- Associated Press - Friday, September 2, 2016

TUSCALOOSA, Ala. (AP) - Debra Hughes remembers how her sister, Shelia Hughes, was about to begin a new chapter in her life before Sept. 1, 2000.

Shelia, then 29, was due to give birth to a son.

“She was saying that when she had the baby, she would stay with me for a few weeks and then find a place,” Debra Hughes said. “She was going to name him Junior.”

The night of Sept. 1, Shelia was living with her sister in Aliceville when she was picked up by Renard Simmons, her boyfriend and father of the unborn child. Debra Hughes remembers that before her sister left she said something to her that she still remembers to this day.

“Her last words to me were ‘If you don’t ever see me again, don’t worry about me because I have lived my life to the fullest,’” Debra Hughes said.

After that, Shelia was never seen again.

Thursday marked 16 years to the day that she disappeared, but Debra Hughes and her family still hold out hope that they will receive answers one day. In 2008, the family had Shelia declared legally presumed dead in Pickens County Probate Court.

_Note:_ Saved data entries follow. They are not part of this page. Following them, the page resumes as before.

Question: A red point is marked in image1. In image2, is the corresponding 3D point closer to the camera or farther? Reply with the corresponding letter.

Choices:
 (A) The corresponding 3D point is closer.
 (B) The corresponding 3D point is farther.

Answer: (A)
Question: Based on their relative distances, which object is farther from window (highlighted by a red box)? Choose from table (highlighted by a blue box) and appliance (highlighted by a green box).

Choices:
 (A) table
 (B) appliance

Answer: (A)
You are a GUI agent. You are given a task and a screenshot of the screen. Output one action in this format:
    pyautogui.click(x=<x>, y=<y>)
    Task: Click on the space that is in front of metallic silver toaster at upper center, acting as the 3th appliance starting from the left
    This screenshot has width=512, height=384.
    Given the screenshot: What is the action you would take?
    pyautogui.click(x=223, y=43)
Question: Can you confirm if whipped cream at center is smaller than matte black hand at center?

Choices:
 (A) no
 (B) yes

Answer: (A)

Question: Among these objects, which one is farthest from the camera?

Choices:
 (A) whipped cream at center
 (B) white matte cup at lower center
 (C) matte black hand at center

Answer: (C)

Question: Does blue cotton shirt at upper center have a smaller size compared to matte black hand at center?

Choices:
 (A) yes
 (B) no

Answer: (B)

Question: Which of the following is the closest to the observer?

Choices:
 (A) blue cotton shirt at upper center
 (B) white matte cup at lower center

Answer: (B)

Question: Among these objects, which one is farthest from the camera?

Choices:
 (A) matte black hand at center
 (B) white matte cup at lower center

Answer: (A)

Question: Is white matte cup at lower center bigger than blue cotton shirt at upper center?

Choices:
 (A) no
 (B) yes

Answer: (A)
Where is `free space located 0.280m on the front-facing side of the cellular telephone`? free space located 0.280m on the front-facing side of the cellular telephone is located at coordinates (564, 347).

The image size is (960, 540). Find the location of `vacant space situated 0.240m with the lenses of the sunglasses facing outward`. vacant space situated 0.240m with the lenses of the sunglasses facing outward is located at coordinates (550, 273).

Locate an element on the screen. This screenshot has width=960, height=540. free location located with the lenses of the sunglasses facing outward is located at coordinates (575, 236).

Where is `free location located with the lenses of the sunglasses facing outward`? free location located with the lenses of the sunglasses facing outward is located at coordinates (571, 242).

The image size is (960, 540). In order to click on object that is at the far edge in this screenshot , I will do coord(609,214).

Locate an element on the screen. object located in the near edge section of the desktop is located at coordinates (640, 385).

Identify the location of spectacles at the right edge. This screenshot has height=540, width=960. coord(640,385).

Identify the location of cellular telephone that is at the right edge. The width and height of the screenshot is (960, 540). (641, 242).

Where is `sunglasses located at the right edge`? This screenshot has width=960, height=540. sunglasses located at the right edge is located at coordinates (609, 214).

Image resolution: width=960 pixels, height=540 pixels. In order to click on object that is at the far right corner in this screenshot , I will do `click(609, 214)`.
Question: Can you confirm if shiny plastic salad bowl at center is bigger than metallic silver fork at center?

“In my heart, I really believe she is deceased, but sometimes hope arises,” Hughes said.

Hughes said she always had concern about Simmons’ account of the night. According to reports, Simmons told law enforcement that after picking Shelia Hughes up that evening, he dropped her off back home at 3 a.m. the next morning.

However, Hughes said she was at home that night and never saw her come back.

“I was at home that weekend and he did not drop her off,” Hughes said. “That’s what he said, but I was off that weekend, so he did not drop her off.”

Following Shelia’s disappearance, Hughes become more vocal about what she thought happened to her, telling The Tuscaloosa News in 2008 about how she felt about how Simmons “may have had something to do with her going missing.”

“He’s shown no sympathy since she disappeared,” Hughes said in that interview. “He wanted her to have an abortion, but she refused and he was really upset.”

On Nov. 5, 2013, Simmons died. He was never charged, although District Attorney Chris McCool said he was a person of interest at one point.

“The evidence was never clear enough to charge anyone, and until the evidence shows what happened and who did it, even if that person is deceased, it won’t be closed,” McCool said.

Keith Cox investigated Shelia’s case from the time he was a police officer at the Aliceville Police Department to his time as an investigator for the district attorney’s office and said Simmons was not the main focus of the investigation, though with his death, some questions remain unanswered.

“Regardless of what people think his status was, any information we need to clarify with him we can’t do now,” Cox said.

Cox said he is not sure what happened to her. No body was ever recovered and no new information has been gathered in the case in years.

“Until there is some final closure, you never really know what happened,” he said.

McCool, who was assistant district attorney for Pickens County at the time Shelia disappeared, said the case is cold, but not closed. McCool said Simmons was a person of interest for a time, but that there was never enough evidence to charge anyone. Nonetheless, he said the case would remain open.

“Finding out what happened is justice,” he said. “I’m not satisfied until we know what happened.”

Cox, now circuit clerk of Pickens County, said the case still weighs heavily on him.

“It’s probably one of the biggest disappointments in my career that I could not give this family an answer as to what had happened,” Cox said.

Shortly after Shelia’s disappearance, law enforcement came across substantial evidence: pieces of her clothing that were found in Mississippi. Cox said that unfortunately, the discovery did not yield any further results in the case.

Cox said the biggest obstacle in figuring out what happened to Shelia was the lack of evidence and, outside of Simmons’ account of the night, nothing of note.

“It’s almost as if she just vanished into thin air, but we both know that is not the case,” he said. “It just doesn’t make sense.”

Cox said at one point, law enforcement investigated rumors that Shelia had been seen in different parts of the country. Hughes is adamant that her sister would never have just left her family.

“If that was me and someone said that, that might be true, but with Shelia, there’s no truth to that,” Hughes said. “I knew Shelia too well.”

People that knew Shelia said she was very social and full of spontaneity, often planning family trips and reunions.

“She was the one that kept the family together,” Hughes said. “We haven’t had a family barbecue since she was missing because she was the one that used to get it together.”

She said she still thinks about her sister every day.

“I often think about what she would be doing now,” Hughes said. “I think about what her child would be like and how he would come to visit.”